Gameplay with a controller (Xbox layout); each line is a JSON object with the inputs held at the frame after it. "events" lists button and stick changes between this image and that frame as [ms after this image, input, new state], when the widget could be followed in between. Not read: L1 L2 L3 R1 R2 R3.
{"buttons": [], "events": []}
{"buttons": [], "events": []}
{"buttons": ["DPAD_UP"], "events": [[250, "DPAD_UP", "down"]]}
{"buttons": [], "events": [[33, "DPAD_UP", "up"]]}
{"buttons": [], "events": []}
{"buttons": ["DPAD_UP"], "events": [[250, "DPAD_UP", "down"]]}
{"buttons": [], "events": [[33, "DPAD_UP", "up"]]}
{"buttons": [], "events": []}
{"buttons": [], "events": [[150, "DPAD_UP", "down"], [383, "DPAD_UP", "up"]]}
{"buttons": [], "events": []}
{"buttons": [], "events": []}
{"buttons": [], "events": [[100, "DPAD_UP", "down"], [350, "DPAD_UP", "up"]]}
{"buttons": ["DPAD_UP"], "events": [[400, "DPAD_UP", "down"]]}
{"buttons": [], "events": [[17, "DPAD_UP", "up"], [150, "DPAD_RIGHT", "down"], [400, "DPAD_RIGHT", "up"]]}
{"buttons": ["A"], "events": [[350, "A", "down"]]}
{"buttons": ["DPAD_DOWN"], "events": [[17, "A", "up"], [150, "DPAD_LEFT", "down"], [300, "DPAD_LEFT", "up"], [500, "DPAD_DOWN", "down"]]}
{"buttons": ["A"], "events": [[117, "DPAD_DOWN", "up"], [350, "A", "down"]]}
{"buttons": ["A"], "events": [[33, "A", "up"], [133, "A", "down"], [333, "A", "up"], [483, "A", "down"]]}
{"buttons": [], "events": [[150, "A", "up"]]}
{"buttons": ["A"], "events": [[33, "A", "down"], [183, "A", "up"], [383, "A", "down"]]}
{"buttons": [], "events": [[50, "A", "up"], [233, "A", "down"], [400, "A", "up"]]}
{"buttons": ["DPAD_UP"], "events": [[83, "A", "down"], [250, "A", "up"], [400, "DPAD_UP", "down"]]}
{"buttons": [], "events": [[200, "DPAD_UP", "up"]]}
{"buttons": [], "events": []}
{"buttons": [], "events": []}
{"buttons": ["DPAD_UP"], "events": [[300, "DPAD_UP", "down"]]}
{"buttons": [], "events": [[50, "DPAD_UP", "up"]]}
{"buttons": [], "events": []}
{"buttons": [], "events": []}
━━━━━━━━━━━━━━━━
> WHAT IS EXPECTED
All of the entries above need to be output again exactly.

> EXERCISE OUTPUT
Gameplay with a controller (Xbox layout); each line is a JSON object with the inputs held at the frame after it. "events" lists button and stick changes between this image and that frame as [ms after this image, input, new state], when the widget could be followed in between. Not read: L1 L2 L3 R1 R2 R3.
{"buttons": [], "events": []}
{"buttons": [], "events": []}
{"buttons": ["DPAD_UP"], "events": [[250, "DPAD_UP", "down"]]}
{"buttons": [], "events": [[33, "DPAD_UP", "up"]]}
{"buttons": [], "events": []}
{"buttons": ["DPAD_UP"], "events": [[250, "DPAD_UP", "down"]]}
{"buttons": [], "events": [[33, "DPAD_UP", "up"]]}
{"buttons": [], "events": []}
{"buttons": [], "events": [[150, "DPAD_UP", "down"], [383, "DPAD_UP", "up"]]}
{"buttons": [], "events": []}
{"buttons": [], "events": []}
{"buttons": [], "events": [[100, "DPAD_UP", "down"], [350, "DPAD_UP", "up"]]}
{"buttons": ["DPAD_UP"], "events": [[400, "DPAD_UP", "down"]]}
{"buttons": [], "events": [[17, "DPAD_UP", "up"], [150, "DPAD_RIGHT", "down"], [400, "DPAD_RIGHT", "up"]]}
{"buttons": ["A"], "events": [[350, "A", "down"]]}
{"buttons": ["DPAD_DOWN"], "events": [[17, "A", "up"], [150, "DPAD_LEFT", "down"], [300, "DPAD_LEFT", "up"], [500, "DPAD_DOWN", "down"]]}
{"buttons": ["A"], "events": [[117, "DPAD_DOWN", "up"], [350, "A", "down"]]}
{"buttons": ["A"], "events": [[33, "A", "up"], [133, "A", "down"], [333, "A", "up"], [483, "A", "down"]]}
{"buttons": [], "events": [[150, "A", "up"]]}
{"buttons": ["A"], "events": [[33, "A", "down"], [183, "A", "up"], [383, "A", "down"]]}
{"buttons": [], "events": [[50, "A", "up"], [233, "A", "down"], [400, "A", "up"]]}
{"buttons": ["DPAD_UP"], "events": [[83, "A", "down"], [250, "A", "up"], [400, "DPAD_UP", "down"]]}
{"buttons": [], "events": [[200, "DPAD_UP", "up"]]}
{"buttons": [], "events": []}
{"buttons": [], "events": []}
{"buttons": ["DPAD_UP"], "events": [[300, "DPAD_UP", "down"]]}
{"buttons": [], "events": [[50, "DPAD_UP", "up"]]}
{"buttons": [], "events": []}
{"buttons": [], "events": []}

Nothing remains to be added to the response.